Bahtiyar Mert O, Julien Svena, Robinson Julian N, Lumey Lambert, Zybert Patricia, Copel Joshua A, Lockwood Charles J, Norwitz Errol R
Department of Obstetrics and Gynecology, Yale University, New Haven, CT 06520-8063, USA.
Am J Obstet Gynecol. 2006 Nov;195(5):1373-8. doi: 10.1016/j.ajog.2006.02.051. Epub 2006 May 3.
An association between cesarean delivery and an increased risk of stillbirth in a subsequent pregnancy has been reported in the United Kingdom. This study investigated the association between prior cesarean delivery and unexplained intrauterine fetal demise at term in the United States.

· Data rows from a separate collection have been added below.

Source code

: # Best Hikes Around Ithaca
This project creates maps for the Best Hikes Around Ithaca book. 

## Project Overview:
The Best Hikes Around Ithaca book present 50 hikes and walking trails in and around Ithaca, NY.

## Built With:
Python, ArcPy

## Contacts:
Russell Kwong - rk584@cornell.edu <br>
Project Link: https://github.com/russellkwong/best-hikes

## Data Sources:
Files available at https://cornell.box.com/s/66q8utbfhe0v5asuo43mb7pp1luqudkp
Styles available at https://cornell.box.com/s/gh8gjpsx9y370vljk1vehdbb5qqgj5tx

We conducted a cross-sectional study using the U.S. perinatal mortality data (1995 to 1997). Women aged 15 to 44 years with singleton term (37 weeks or longer) pregnancies were included in the analysis. Study groups were defined as pregnant women with a prior cesarean delivery (prior cesarean delivery) and women with no prior cesarean delivery (no cesarean delivery). Adjustments were made for maternal age, race, underlying medical conditions, and fetal congenital abnormalities. The Cochran-Mantel-Haenszel method was used for relative risk estimation at the 95% confidence interval calculation.
A total of 11,061,599 deliveries of singleton pregnancies were recorded in the United States from January 1, 1995, to December 31, 1997. The cesarean delivery rate was 19.6%. The crude term intrauterine fetal demise rate was 1.5 per 1000 births for no cesarean delivery and 1.3 per 1000 births for prior cesarean delivery. After correction for parity greater than 1, congenital anomalies, and underlying maternal medical conditions, term intrauterine fetal demise rates were 0.6 and 0.4 per 1000 births for no cesarean delivery and prior cesarean delivery, respectively. Restriction of the analysis to women with only 1 prior delivery resulted in term intrauterine fetal demise rates of 0.8 and 0.7 per 1000 births for no cesarean delivery and prior cesarean delivery, respectively (relative risk 0.90; 95% confidence interval 0.76-1.06).
A prior cesarean delivery is not associated with an increased risk of stillbirth in a subsequent pregnancy.
在英国,剖宫产与后续妊娠中死产风险增加之间的关联已有报道。本研究调查了美国既往剖宫产与足月时不明原因的宫内胎儿死亡之间的关联。
我们使用美国围产期死亡率数据(1995年至1997年)进行了一项横断面研究。分析纳入了年龄在15至44岁、单胎足月(37周或更长时间)妊娠的女性。研究组定义为既往有剖宫产史的孕妇(既往剖宫产组)和无既往剖宫产史的孕妇(未剖宫产组)。对产妇年龄、种族、基础疾病和胎儿先天性异常进行了校正。采用 Cochr an - Mantel - Haenszel方法在95%置信区间计算相对风险估计值。
1995年1月1日至1997年12月31日期间,美国共记录了11061599例单胎妊娠分娩。剖宫产率为19.6%。未剖宫产组的足月宫内胎儿死亡率为每1000例出生1.5例,既往剖宫产组为每1000例出生1.3例。在对多胎妊娠、先天性异常和产妇基础疾病进行校正后,未剖宫产组和既往剖宫产组的足月宫内胎儿死亡率分别为每1000例出生0.6例和0.4例。将分析限制在仅有1次既往分娩的女性中,未剖宫产组和既往剖宫产组的足月宫内胎儿死亡率分别为每1000例出生0.8例和0.7例(相对风险0.90;95%置信区间0.76 - 1.06)。
既往剖宫产与后续妊娠中死产风险增加无关。